Oh, we also have a security meeting 60 minutes before the game where you meet with the head of security for each team and we talk about any problems between the teams. You want to have all the relevant information so that you can make accurate decisions. You don’t want to anticipate the decision, but you want to have all the relevant information before you make a decision.

How has replay changed your job?

We look at it as, if 20,000 screaming fans can know, in two seconds, if the ball was released in time on a last-second shot attempt, then the three people charged with doling out the rules of the game, we should have access to that technology.

When refs blow calls, what are some of the most common reasons?

Probably positioning. There’s usually something in your positioning when you don’t get the angle.

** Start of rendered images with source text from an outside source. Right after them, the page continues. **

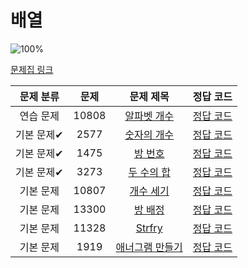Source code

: # 배열

![100%](https://progress-bar.xyz/8/?scale=8&title=progress&width=500&color=babaca&suffix=/8)

[문제집 링크](https://www.acmicpc.net/workbook/view/7307)

| 문제 분류 | 문제 | 문제 제목 | 정답 코드 |
| :--: | :--: | :--: | :--: |
| 연습 문제 | 10808 | [알파벳 개수](https://www.acmicpc.net/problem/10808) | [정답 코드](../Array/10808-알파벳개수.java) |
| 기본 문제✔ | 2577 | [숫자의 개수](https://www.acmicpc.net/problem/2577) | [정답 코드](../Array/2577-숫자의개수.java) |
| 기본 문제✔ | 1475 | [방 번호](https://www.acmicpc.net/problem/1475) | [정답 코드](../Array/1475-방번호.java) |
| 기본 문제✔ | 3273 | [두 수의 합](https://www.acmicpc.net/problem/3273) | [정답 코드](../Array/3273-두수의합.java) |
| 기본 문제 | 10807 | [개수 세기](https://www.acmicpc.net/problem/10807) | [정답 코드](../Array/10807_개수_세기.java) |
| 기본 문제 | 13300 | [방 배정](https://www.acmicpc.net/problem/13300) | [정답 코드](../Array/13300-방배정.java) |
| 기본 문제 | 11328 | [Strfry](https://www.acmicpc.net/problem/11328) | [정답 코드](../Array/11328-Strfry.java) |
| 기본 문제 | 1919 | [애너그램 만들기](https://www.acmicpc.net/problem/1919) | [정답 코드](../Array/1919-에너그램만들기.java) |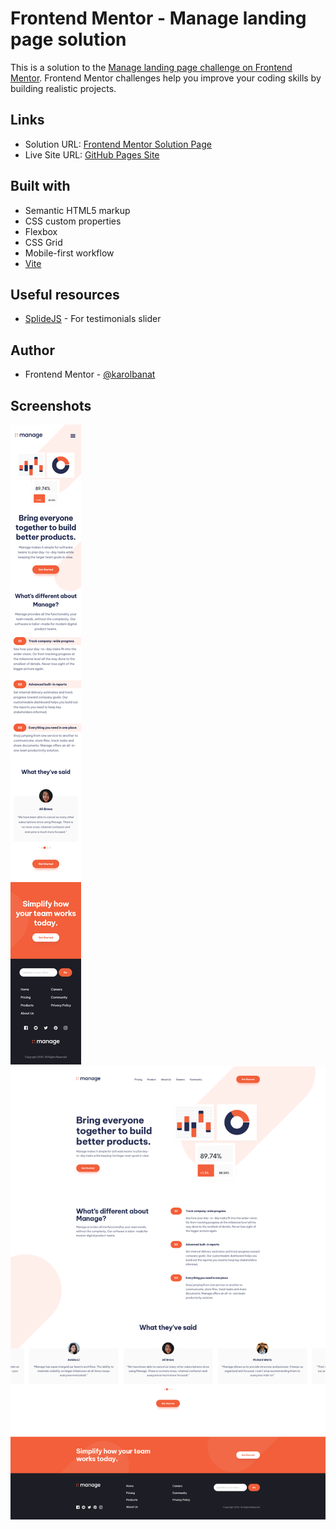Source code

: # Frontend Mentor - Manage landing page solution

This is a solution to the [Manage landing page challenge on Frontend Mentor](https://www.frontendmentor.io/challenges/manage-landing-page-SLXqC6P5). Frontend Mentor challenges help you improve your coding skills by building realistic projects.

## Links

- Solution URL: [Frontend Mentor Solution Page](https://www.frontendmentor.io/solutions/manage-landing-page-yFRs7t6sSj)
- Live Site URL: [GitHub Pages Site](https://karolbanat.github.io/manage-landing-page/)

## Built with

- Semantic HTML5 markup
- CSS custom properties
- Flexbox
- CSS Grid
- Mobile-first workflow
- [Vite](https://vitejs.dev/)

## Useful resources

- [SplideJS](https://splidejs.com/) - For testimonials slider

## Author

- Frontend Mentor - [@karolbanat](https://www.frontendmentor.io/profile/karolbanat)

## Screenshots

![](./screenshots/screenshot-mobile.png)
![](./screenshots/screenshot-desktop.png)
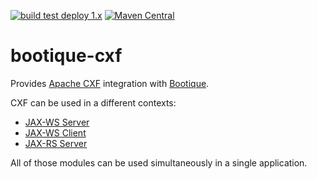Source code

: <!--
   Licensed to ObjectStyle LLC under one
   or more contributor license agreements.  See the NOTICE file
   distributed with this work for additional information
   regarding copyright ownership.  The ObjectStyle LLC licenses
   this file to you under the Apache License, Version 2.0 (the
   “License”); you may not use this file except in compliance
   with the License.  You may obtain a copy of the License at

     http://www.apache.org/licenses/LICENSE-2.0

   Unless required by applicable law or agreed to in writing,
   software distributed under the License is distributed on an
   “AS IS” BASIS, WITHOUT WARRANTIES OR CONDITIONS OF ANY
   KIND, either express or implied.  See the License for the
   specific language governing permissions and limitations
   under the License.
  -->

[![build test deploy 1.x](https://github.com/bootique/bootique-cxf/actions/workflows/maven-1x.yml/badge.svg)](https://github.com/bootique/bootique-cxf/actions/workflows/maven-1x.yml)
[![Maven Central](https://img.shields.io/maven-central/v/io.bootique.cxf/bootique-cxf.svg?colorB=brightgreen)](https://search.maven.org/artifact/io.bootique.cxf/bootique-cxf/)

# bootique-cxf

Provides [Apache CXF](https://cxf.apache.org/) integration with [Bootique](http://bootique.io).

CXF can be used in a different contexts:
- [JAX-WS Server](bootique-cxf-jaxws-server)
- [JAX-WS Client](bootique-cxf-jaxws-client)
- [JAX-RS Server](bootique-cxf-jaxrs)

All of those modules can be used simultaneously in a single application. 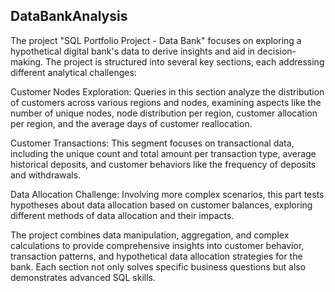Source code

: ## DataBankAnalysis
The project "SQL Portfolio Project - Data Bank" focuses on exploring a hypothetical digital bank's data to derive insights and aid in decision-making. The project is structured into several key sections, each addressing different analytical challenges: 

Customer Nodes Exploration: Queries in this section analyze the distribution of customers across various regions and nodes, examining aspects like the number of unique nodes, node distribution per region, customer allocation per region, and the average days of customer reallocation.

Customer Transactions: This segment focuses on transactional data, including the unique count and total amount per transaction type, average historical deposits, and customer behaviors like the frequency of deposits and withdrawals.

Data Allocation Challenge: Involving more complex scenarios, this part tests hypotheses about data allocation based on customer balances, exploring different methods of data allocation and their impacts.


The project combines data manipulation, aggregation, and complex calculations to provide comprehensive insights into customer behavior, transaction patterns, and hypothetical data allocation strategies for the bank. Each section not only solves specific business questions but also demonstrates advanced SQL skills.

How does it feel when your call is overturned?

When you are clearly wrong, and now that has been overturned, you feel a sense of relief. We try to take the ego out of it. Your job is to be a steward of the game.

Do superstars get more leeway?

I would disagree and go the other way and I would say that the majority of superstar players in our league don’t get all the calls and don’t get as many whistles as they deserve.

They would agree with you.

They would agree, correct. They actually finish a lot of plays at the rim and are so strong and so fast — and the hand is quicker than the eye — that there are things you go back and later on, you go: “Wow, you know what? He did get fouled.”

Is there a good story you have from your time as a referee?

It must have been my first year in the league. My “welcome to the N.B.A.” moment. I’m reffing a Lakers game and it’s Kobe Bryant. Kobe in 2003, 2004, was younger and brash. He was chasing a legacy. He was a great player and intense. I remember there was one game and Kobe asked about a play. He thought he got fouled on the elbow shooting a jumper. He barked about it.

The culture of the N.B.A. is that, for us, if a play in question happens in the first half, you can kind of go in at halftime, look at the play, you can come back and either tell them, “Yeah, you were right,” or “No, you were wrong.” Sure enough, Kobe got fouled and I missed the play, and it should’ve been a foul.

When you tell a player and you drop your guard and say, “Hey, I missed that play,” 90 percent of the time the player is going to say: “Hey, don’t worry about it. You’ll get the next one.” That’s the kind of working environment. I come back out and walk up to Kobe and say: “Kobe, you were right. You did get hit on the elbow.” He looked dead at me and I’m expecting a pat on the butt or whatever. He looked at me stone-faced and said, “Get it together.”